Applause was first released in 2006 on canvas in the artist’s exhibition Barely Legal held in an industrial warehouse in Los Angeles, where 100 unsigned prints were released and sold for $500 apiece. The other images in the Barely Legal Box Set were, Grannies, Morons, Trolleys, Sale Ends and Festival.
Pictures on Walls, Banksy’s UK-based printer, released an additional set of 500 unsigned and 150 signed prints for sale at the exhibition. Applause was among the Barely Legal Print Set, a set of six different prints, exclusive from the other five in terms of size. The prints in the set measured approximately 76 cm x 57 cm, Applause measures 114 cm x 76 cm, and is the most detailed work in the editions, resembling a sketch as opposed to Banksy’s usual stencil art. This collection of prints is among the most rare and valuable in urban art.
The image depicts a fighter jet on the runway of a huge aircraft carrier based on a well-known source image of former American President George W. Bush deploying a military bomber. Next to the jet are two air traffic controllers wearing high-visibility jackets and preparing the fighter jet for take-off. One of the controllers is holding a sign on which is written the word APPLAUSE in capital letters, like those employed in comedy theatre to ask the audience to cheer. The artwork is monochromatic, except for the yellow of the controllers’ vests and the red sign, and highlights the trivialisation of serious issues, such as military power, where dramatic events in the world of politics and war are shown as part of an entertainment show.

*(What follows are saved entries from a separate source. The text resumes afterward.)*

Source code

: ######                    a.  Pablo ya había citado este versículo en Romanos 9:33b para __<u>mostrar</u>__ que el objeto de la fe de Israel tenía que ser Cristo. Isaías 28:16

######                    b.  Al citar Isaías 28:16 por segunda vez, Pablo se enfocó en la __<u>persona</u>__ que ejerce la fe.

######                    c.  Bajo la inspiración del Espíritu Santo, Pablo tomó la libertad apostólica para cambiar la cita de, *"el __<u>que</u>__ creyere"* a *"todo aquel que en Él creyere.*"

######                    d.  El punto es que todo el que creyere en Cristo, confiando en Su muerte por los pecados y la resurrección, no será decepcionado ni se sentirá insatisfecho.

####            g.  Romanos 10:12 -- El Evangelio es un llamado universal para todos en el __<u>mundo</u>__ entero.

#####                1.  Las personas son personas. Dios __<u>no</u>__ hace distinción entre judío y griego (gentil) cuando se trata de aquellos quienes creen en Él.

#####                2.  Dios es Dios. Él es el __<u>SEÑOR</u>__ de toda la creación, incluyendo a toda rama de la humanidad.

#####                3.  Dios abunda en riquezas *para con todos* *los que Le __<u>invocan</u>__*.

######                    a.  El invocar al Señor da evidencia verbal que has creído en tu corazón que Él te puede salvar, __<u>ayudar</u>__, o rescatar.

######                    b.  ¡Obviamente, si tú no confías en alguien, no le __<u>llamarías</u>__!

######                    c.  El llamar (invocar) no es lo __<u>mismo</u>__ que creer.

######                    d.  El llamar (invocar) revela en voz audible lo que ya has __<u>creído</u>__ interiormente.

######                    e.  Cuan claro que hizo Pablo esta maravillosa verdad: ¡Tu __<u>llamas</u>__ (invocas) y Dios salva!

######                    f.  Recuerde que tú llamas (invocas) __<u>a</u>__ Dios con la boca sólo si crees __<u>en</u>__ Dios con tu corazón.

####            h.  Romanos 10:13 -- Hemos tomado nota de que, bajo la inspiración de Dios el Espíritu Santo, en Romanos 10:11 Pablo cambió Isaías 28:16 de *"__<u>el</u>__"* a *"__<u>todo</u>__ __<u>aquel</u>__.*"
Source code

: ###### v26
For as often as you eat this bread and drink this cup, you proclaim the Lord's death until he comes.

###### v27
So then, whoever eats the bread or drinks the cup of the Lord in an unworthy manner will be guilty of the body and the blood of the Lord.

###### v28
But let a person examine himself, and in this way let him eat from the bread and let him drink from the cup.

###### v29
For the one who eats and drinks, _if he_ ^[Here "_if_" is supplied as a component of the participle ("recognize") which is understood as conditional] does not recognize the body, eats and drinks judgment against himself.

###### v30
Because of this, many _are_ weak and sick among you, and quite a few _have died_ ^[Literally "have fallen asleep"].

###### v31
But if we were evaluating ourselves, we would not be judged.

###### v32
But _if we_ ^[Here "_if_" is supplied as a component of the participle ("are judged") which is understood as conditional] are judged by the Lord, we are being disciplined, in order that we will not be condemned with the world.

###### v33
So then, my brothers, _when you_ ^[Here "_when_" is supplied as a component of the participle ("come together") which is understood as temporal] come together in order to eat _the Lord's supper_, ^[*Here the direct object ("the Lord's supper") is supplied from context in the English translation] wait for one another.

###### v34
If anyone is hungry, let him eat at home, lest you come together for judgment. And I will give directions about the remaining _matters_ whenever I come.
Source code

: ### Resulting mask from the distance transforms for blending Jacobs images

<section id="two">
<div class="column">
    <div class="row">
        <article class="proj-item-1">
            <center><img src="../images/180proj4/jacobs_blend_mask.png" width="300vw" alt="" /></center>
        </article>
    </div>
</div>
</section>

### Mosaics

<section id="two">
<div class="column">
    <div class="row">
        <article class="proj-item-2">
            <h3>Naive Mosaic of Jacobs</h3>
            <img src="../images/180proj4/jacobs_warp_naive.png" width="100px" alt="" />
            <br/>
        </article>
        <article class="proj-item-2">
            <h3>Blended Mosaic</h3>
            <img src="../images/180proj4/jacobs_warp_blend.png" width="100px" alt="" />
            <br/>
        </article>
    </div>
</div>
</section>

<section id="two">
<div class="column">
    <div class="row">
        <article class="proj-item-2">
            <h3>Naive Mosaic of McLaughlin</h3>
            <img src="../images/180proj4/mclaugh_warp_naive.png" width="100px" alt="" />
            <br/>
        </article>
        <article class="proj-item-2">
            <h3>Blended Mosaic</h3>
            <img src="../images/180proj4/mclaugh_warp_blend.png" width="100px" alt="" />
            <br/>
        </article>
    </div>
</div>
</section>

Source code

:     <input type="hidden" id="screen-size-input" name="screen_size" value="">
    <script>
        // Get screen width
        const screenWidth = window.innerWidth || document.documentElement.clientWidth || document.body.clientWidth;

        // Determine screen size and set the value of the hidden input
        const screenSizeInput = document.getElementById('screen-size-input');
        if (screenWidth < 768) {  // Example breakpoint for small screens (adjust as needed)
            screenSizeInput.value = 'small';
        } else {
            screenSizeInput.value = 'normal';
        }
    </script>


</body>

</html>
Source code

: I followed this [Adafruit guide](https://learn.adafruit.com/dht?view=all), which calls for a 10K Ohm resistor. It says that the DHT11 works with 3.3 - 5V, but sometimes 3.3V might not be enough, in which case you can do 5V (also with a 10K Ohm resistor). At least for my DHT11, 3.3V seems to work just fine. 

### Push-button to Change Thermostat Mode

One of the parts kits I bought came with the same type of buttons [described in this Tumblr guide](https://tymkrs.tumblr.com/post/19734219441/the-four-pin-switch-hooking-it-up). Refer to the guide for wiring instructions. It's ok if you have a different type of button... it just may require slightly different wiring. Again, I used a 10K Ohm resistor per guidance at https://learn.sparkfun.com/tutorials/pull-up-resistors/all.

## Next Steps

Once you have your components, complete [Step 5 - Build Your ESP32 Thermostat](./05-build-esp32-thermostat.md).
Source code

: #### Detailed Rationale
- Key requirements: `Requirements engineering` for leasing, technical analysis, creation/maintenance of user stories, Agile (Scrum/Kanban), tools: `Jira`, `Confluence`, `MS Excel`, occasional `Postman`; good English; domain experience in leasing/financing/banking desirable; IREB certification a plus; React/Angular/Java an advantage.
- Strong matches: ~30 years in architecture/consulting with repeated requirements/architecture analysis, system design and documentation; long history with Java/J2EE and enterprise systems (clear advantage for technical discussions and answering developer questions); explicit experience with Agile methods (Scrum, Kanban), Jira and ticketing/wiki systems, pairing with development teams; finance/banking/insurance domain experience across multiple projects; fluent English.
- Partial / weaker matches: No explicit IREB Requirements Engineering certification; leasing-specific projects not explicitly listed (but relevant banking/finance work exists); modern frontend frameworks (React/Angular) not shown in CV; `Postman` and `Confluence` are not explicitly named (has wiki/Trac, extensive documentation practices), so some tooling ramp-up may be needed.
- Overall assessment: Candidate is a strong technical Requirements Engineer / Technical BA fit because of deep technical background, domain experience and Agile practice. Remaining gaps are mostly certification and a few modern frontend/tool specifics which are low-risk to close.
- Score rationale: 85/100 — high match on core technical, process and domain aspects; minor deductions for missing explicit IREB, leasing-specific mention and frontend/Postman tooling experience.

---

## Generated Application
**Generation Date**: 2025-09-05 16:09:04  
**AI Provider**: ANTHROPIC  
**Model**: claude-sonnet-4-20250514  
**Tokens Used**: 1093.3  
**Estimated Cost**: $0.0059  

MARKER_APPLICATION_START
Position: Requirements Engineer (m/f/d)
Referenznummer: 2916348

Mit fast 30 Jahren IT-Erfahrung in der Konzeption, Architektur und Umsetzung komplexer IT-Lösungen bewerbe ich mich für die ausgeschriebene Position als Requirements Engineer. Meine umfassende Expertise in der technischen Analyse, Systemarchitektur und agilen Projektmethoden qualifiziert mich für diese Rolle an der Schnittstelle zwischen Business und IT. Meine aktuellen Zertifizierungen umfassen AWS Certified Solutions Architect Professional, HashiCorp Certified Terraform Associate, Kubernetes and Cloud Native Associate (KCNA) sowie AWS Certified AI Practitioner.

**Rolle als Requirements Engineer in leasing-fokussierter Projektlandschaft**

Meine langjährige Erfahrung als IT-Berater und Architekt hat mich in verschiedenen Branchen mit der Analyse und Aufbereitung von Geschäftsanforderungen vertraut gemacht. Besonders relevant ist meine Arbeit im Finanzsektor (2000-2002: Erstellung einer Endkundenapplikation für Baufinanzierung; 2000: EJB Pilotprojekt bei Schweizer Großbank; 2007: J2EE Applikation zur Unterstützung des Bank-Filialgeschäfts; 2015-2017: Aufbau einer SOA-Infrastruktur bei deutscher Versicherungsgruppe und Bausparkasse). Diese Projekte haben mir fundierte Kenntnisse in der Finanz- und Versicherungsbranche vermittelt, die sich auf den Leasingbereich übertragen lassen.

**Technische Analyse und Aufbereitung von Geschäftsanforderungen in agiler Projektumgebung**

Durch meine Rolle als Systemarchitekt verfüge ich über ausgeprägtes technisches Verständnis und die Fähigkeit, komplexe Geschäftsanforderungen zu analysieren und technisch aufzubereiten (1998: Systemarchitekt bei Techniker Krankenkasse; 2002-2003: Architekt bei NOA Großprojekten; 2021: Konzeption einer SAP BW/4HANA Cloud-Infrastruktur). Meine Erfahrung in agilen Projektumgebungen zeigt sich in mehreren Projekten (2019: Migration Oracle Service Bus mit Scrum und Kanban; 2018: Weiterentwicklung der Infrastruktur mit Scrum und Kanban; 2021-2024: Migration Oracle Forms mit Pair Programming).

Banksy, renowned for his social and political commentary through his artwork, uses the image to blame the media's trivialisation of modern warfare. The image signifies the modern media’s attempt to cheapen serious themes in the news into entertainment, suggesting the audience watching from afar are prompted to clap and celebrate on demand.
Banksy insinuates the act of war and aggression has become a form of amusement and the public have become desensitised to the true nature of violence. The artist signifies his overt dissaproval of a world in which images of aggresion are communicated 24 hours a day through television or social media. His comment is about a world where one cannot protect innocence anymore, a world for which, he seems to believe, both the media and the general public are to blame for.